Questa si poggia sempre su un tappeto sonoro intenso fatto ci incroci, dissonanze, linee di basso che si discostano dal resto degli strumenti. A circa metà subentra un rallentamento. Frena la velocità ma il brano si appesantisce. Il rientro è sull’alternarsi della voce in growl con quella in pulito che viene poi lasciata da sola. Descrivere cosa accade a livello strumentale è impossibile.
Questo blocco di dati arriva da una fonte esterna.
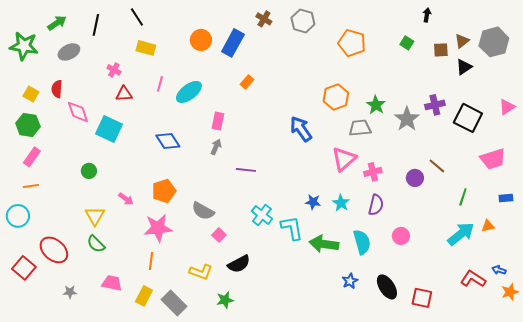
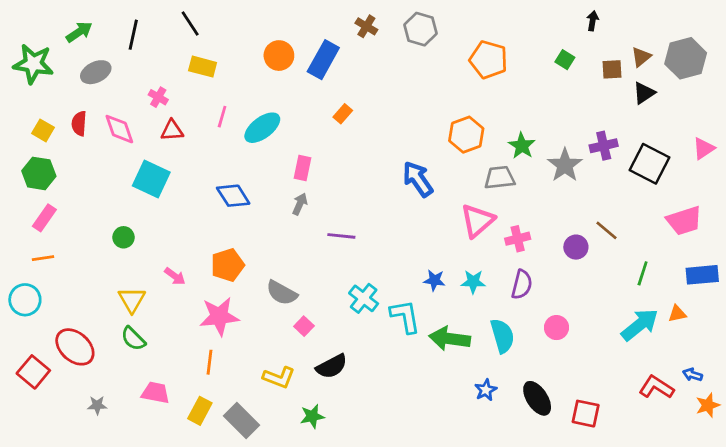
pink diamond: (78, 112) -> (119, 129), moved
blue rectangle: (506, 198) -> (702, 275), size x1.6
cyan star: (341, 203) -> (473, 282), turned -30

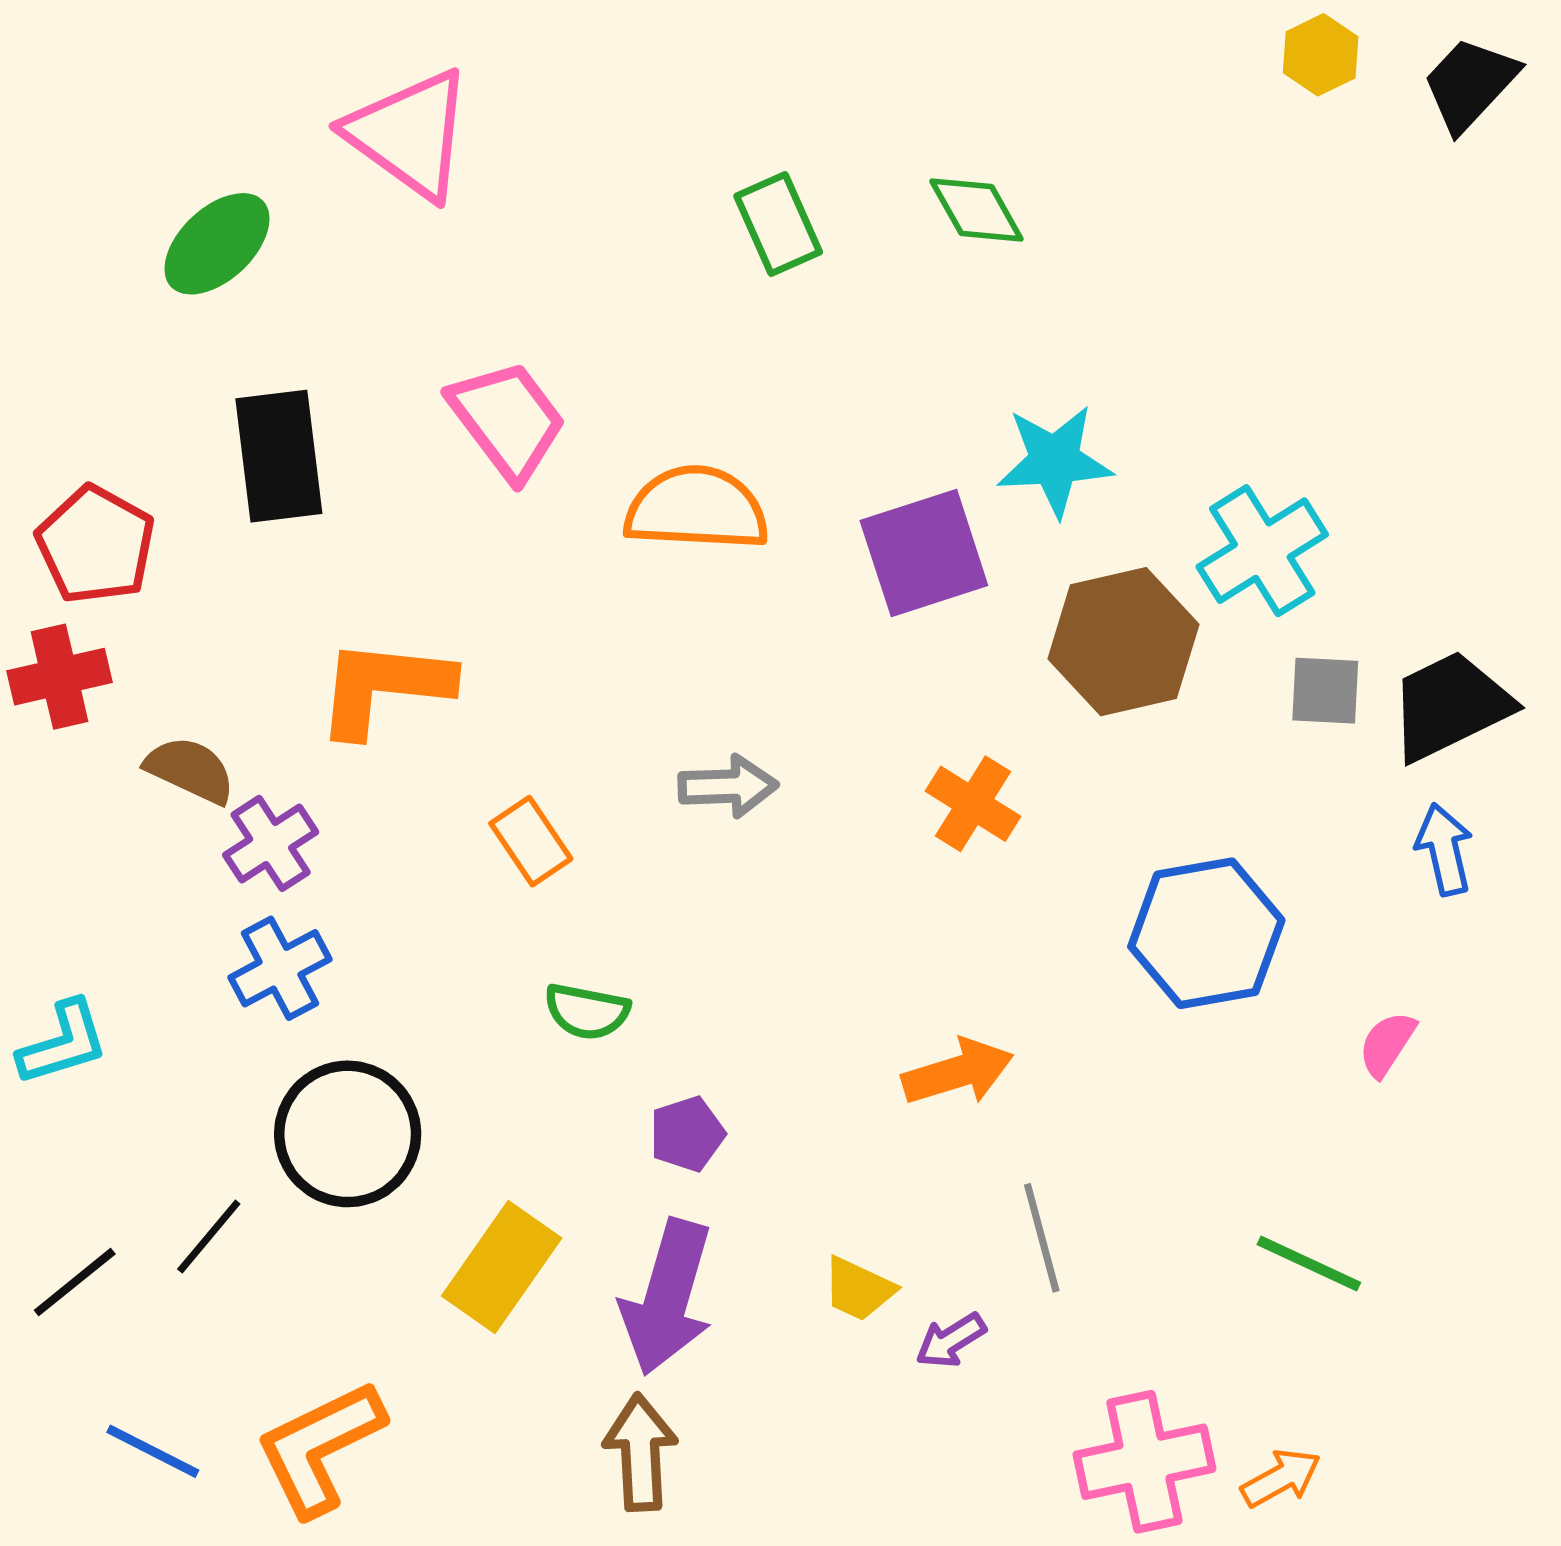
Tempo spezzati, dispari, dissonanze, sincopi si avvicendano così velocemente da non permetterne una descrizione scritta. Molto particolare il finale affidato ad una voce femminile su base progressiva d’atmosfera. Si prosegue con Inconstant. Questa volta l’intro è leggera. Suono di onde, arpeggio pulito. Preludio all’inasprimento repentino dei suoni. È un passaggio. Si torna a frangenti meno potenti ma assolutamente intricati.
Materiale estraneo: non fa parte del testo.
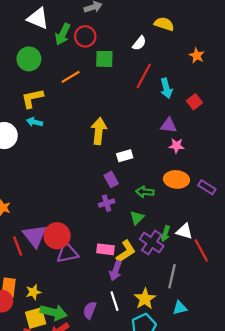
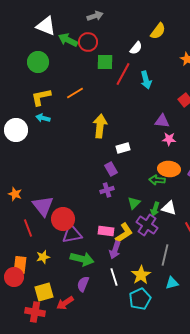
yellow semicircle: (164, 24) -> (158, 31), turned 108
green arrow: (63, 34) -> (68, 40), turned 90
red line: (144, 76) -> (123, 74), moved
orange line: (71, 77) -> (75, 93), moved
cyan arrow: (166, 88) -> (146, 80), moved
green arrow: (145, 192) -> (157, 180), moved
white triangle: (184, 231) -> (169, 208), moved
green arrow: (165, 234) -> (155, 209), moved
purple triangle: (35, 236) -> (43, 206), moved
yellow star: (33, 292) -> (43, 257), moved
purple semicircle: (90, 310) -> (83, 284), moved
green arrow: (54, 312) -> (82, 259), moved

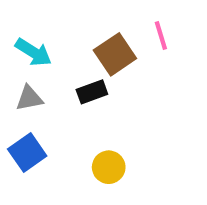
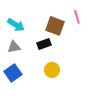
brown square: (115, 54) -> (55, 26), turned -36
yellow circle: (109, 167) -> (52, 70), moved

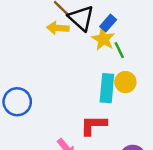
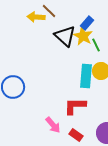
black triangle: (81, 18) -> (65, 36), moved
yellow arrow: (58, 28) -> (36, 17), moved

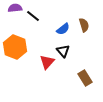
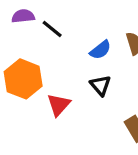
red triangle: (47, 62) -> (59, 105), moved

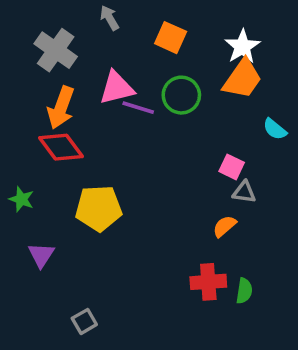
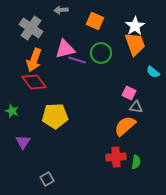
gray arrow: (109, 18) -> (61, 10), turned -64
orange trapezoid: (242, 79) -> (135, 44), turned -55
orange semicircle: (224, 226) -> (125, 126), size x1.6

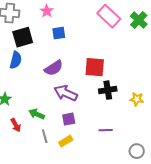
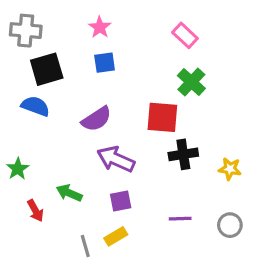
pink star: (47, 11) -> (100, 27), moved
pink rectangle: (109, 16) -> (185, 35), size x0.7
green cross: (139, 20) -> (191, 82), moved
blue semicircle: (16, 60) -> (35, 106), turned -84
gray line: (45, 136) -> (85, 246), moved
gray circle: (137, 151) -> (230, 225), moved

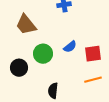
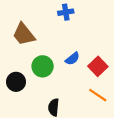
red square: (93, 54) -> (98, 66), turned -36
orange line: (93, 80) -> (98, 95), turned 48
Le due chitarre viaggiano su binari completamente differenti. Sempre molto potenti. A metà circa un nuovo cambio. Si ripresenta l’intro. Torna l’arpeggio di chitarra fatto di armonici. Più che notevole l’accompagnamento di basso, che sembra essere frettless. Si rialzano i toni. Rientra la voce in growl. Le due chitarre si allontanano. La prima resta sulle note gravi mentre la seconda disegna riff melodici. Si riuniscono sul finale alternandosi su spazzi dissonanti.
La successiva Paranoia apre con un riff più hardrock con appoggio di tastiere. È solo un primo passaggio. Immediatamente arriva la voce in growl. A farle da piedistallo un tappeto ritmico incredibile. Un mare in tempesta in cui si alternano brevi spazi più aperti. Arriva poi il momento della melodia piena con la voce in pulito. Anche in questo caso un interludio.
Si torna a schiacciare sull’acceleratore e sui suoni ipercompressi. Soprattutto su ritmiche djent. Nuova apertura melodica che vede il basso ancora su binari propri. Su questo marasma subentrano accordi lunghi di tastiera. Preludio all’apertura melodica successiva. La performance della voce è davvero notevole. Il brano diventa quasi space pur non perdendo in potenze. Ritmiche spezzate portano al finale.
A chiudere il disco c’è Glimpses. Nuovo cambio di atmosfere. Si sentono gli anni ’90. suoni leggeri e ritmiche più lineari. Tuttavia non dura. Il bridge è un muro sonoro, di ritmiche, di incastri, difficilmente esplicabile. Continuano ad alternarsi sfuriate ad aperture melodiche. Queste trovano il loro apice verso metà brano grazie ad un break di tastiera. Subito si affiancano gli altri strumenti reintroducendo nodi inestricabili. Nuovo cambio a circa ¾. Melodia incalzata dalla potenza della rimica. Un a solo porta ad un’ennesima apertura prog che segna il finale.
Concludendo. Un disco che definire incredibile è poco, quello dei Riptides. È talmente incalzante da risultare disorientante. Il susseguirsi degli intrecci ritmici dà un po’ la sensazione di stare sulle montagne russe. Si sale, si scende all’improvviso, si gira su se stessi, ci si avvita. Il tutto nel giro di pochi attimi. Un disco davvero fuori dagli schemi che necessita e merita, ripetutissimi ascolti. Anche solo per raccapezzarsi di ciò che sta succedendo. Consigliato a chiunque sia in cerca di sensazioni forti, non per forza violente, di musica da ascoltare riascoltare senza stancarsi mai. Bravi. Davvero bravi.